Opinion

17 June 2012

Sustainability in a World of 9 Billion people: It’s All About Choices

Portuguese

The world’s population surpassed 7 billion last October and is expected to grow to 9 billion by the middle of this century. The paramount challenge of sustainability is to meet the needs of 7 billion consumers now—and the billions more to come—while protecting the intricate balance of nature that sustains life.

Demands for water, trees, food and fossil fuels will only increase as world population grows. Human activity has altered every aspect of our planet, including its climate. Shortages of clean water and arable land are already a problem in many parts of the world, and the resilience of ecosystems—from fisheries to forests—is threatened.

Rising expectations everywhere put more pressure on the earth, and will require everyone to adopt more efficient, “greener” ways so that all people may have decent lives. Our collective future depends on rapidly lowering greenhouse-gas emissions while reducing excessive consumption, particularly in the wealthier countries. Greater social equity and slower population growth can contribute to sustainability, but only if individuals and governments alike make the right choices.

We must all begin with a choice about what kind of planet we want to pass on to our children and grandchildren.

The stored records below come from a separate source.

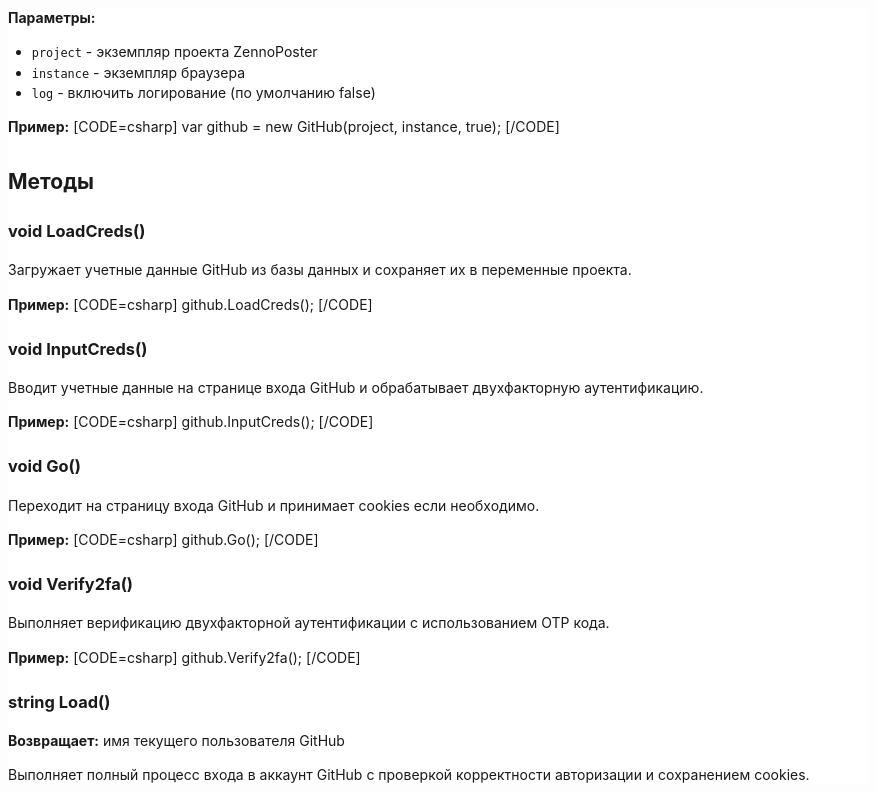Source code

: **Параметры:**
- `project` - экземпляр проекта ZennoPoster
- `instance` - экземпляр браузера
- `log` - включить логирование (по умолчанию false)

**Пример:**
[CODE=csharp]
var github = new GitHub(project, instance, true);
[/CODE]

## Методы

### void LoadCreds()

Загружает учетные данные GitHub из базы данных и сохраняет их в переменные проекта.

**Пример:**
[CODE=csharp]
github.LoadCreds();
[/CODE]

### void InputCreds()

Вводит учетные данные на странице входа GitHub и обрабатывает двухфакторную аутентификацию.

**Пример:**
[CODE=csharp]
github.InputCreds();
[/CODE]

### void Go()

Переходит на страницу входа GitHub и принимает cookies если необходимо.

**Пример:**
[CODE=csharp]
github.Go();
[/CODE]

### void Verify2fa()

Выполняет верификацию двухфакторной аутентификации с использованием OTP кода.

**Пример:**
[CODE=csharp]
github.Verify2fa();
[/CODE]

### string Load()

**Возвращает:** имя текущего пользователя GitHub

Выполняет полный процесс входа в аккаунт GitHub с проверкой корректности авторизации и сохранением cookies.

Individuals, especially in the industrialized countries, can make small choices about their lifestyles that can have a big impact on the local and global environment. Each of us can choose actions that will protect the planet and still help increase the quality of life for all of humanity.

But not everyone has the power to make choices. Lack of opportunities precludes many people from making free and informed decisions about many aspects of their lives. One of these relates to family size. More than 200 million women and girls want to use contraception but lack access to it. When contraceptives are unavailable—for cultural, social, economic or any other reason—individuals have neither the power nor the means to decide how many children to have or when to have them.

We should adopt and invest in national and international policies that can improve people’s options by making universal access to sexual and reproductive health services—especially voluntary family planning—a reality. This point was underscored by the United Nations Secretary-General’s High-level Panel on Global Sustainability We should also invest in educating and empowering women and youth as agreed at the Cairo International Conference on Population and Development and in the Millennium Summit.

Such measures can help reduce infant, child and maternal deaths, slow population growth — and create the conditions for a truly sustainable environment.

Actions by individuals, governments and civil society can empower and increase opportunities for each woman and young person to improve their lives and be part of the environmental solution instead of bearing the brunt of the problem. Empowering women and young people will help ensure that when the dawn of a world of 9 billion consumers breaks, our planet is thriving, healthy and sustainable Let’s create and invest in the opportunities that will allow people everywhere to make the right choices that will sustain our planet, promote equity and social justice and improve people’s lives now and into the future.

This Op-ed by UNFPA Executive Director Babatunde Osotimehin was published in Portuguese in O Globo newspaper.